If there’s a player most synonymous with the World Cup, it’s Brazilian great Pele.
His iconic tears of joy in 1958 were captured after Brazil won their first world title and he would sign off 12 years later with another success, this time in the final against Italy.
However, the striker would call time on his illustrious Selecao career after the 1970 tournament, bringing his era of greatness on the international stage to an end. He is still revered around the world to this day.
The Netherlands side of the 1970s is widely regarded as one of the greatest ever assembled. But shockingly, despite being led by the likes of Johan Cruyff, Johan Neeskens and Johnny Rep, they were not rewarded with a World Cup during that time.
The Oranje reached the final in both 1974 and 1978 but were undone by West Germany and Argentina respectively. They are still yet to win a world title, coming closest in 2010 when they were beaten by Spain in South Africa.
South Korea qualified for the 1954 World Cup for the first time in its history, but it’s fair to say the games did not go to plan for goalkeeper Hong Deok-young.
In just two matches, the stopper shipped 16 goals in heavy defeats to Hungary and Turkey, the most conceded by a goalkeeper in one tournament.
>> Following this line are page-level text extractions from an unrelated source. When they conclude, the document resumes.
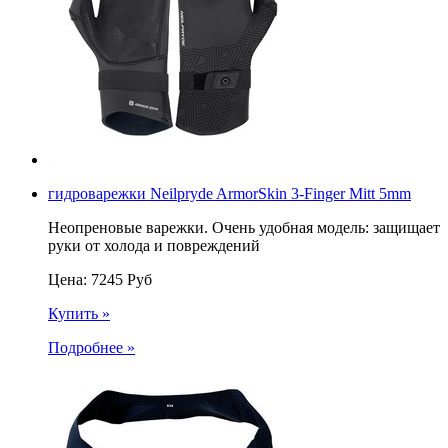
гидроварежки Neilpryde ArmorSkin 3-Finger Mitt 5mm
Неопреновые варежки. Очень удобная модель: защищает
руки от холода и повреждений
Цена:
7245
Руб
Купить »
Подробнее »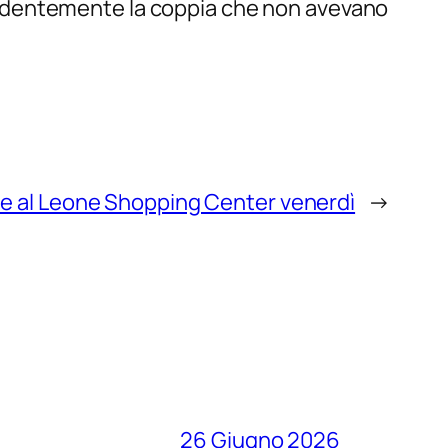
precedentemente la coppia che non avevano
ie al Leone Shopping Center venerdì
→
26 Giugno 2026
Nevertheless, that team still blazed the trail for other Asian sides to follow and South Korea are now regulars at World Cups in the modern age.
With a squad packed with quality yet lucky to be there following some controversy in their play-off with the Republic of Ireland, hopes were high for France at the 2010 World Cup in South Africa.
Les Bleus boasted attacking quality like Thierry Henry, Nicolas Anelka and Franck Ribery in their squad, but discontent in the squad managed by Raymond Domenech caused them to massively underperform.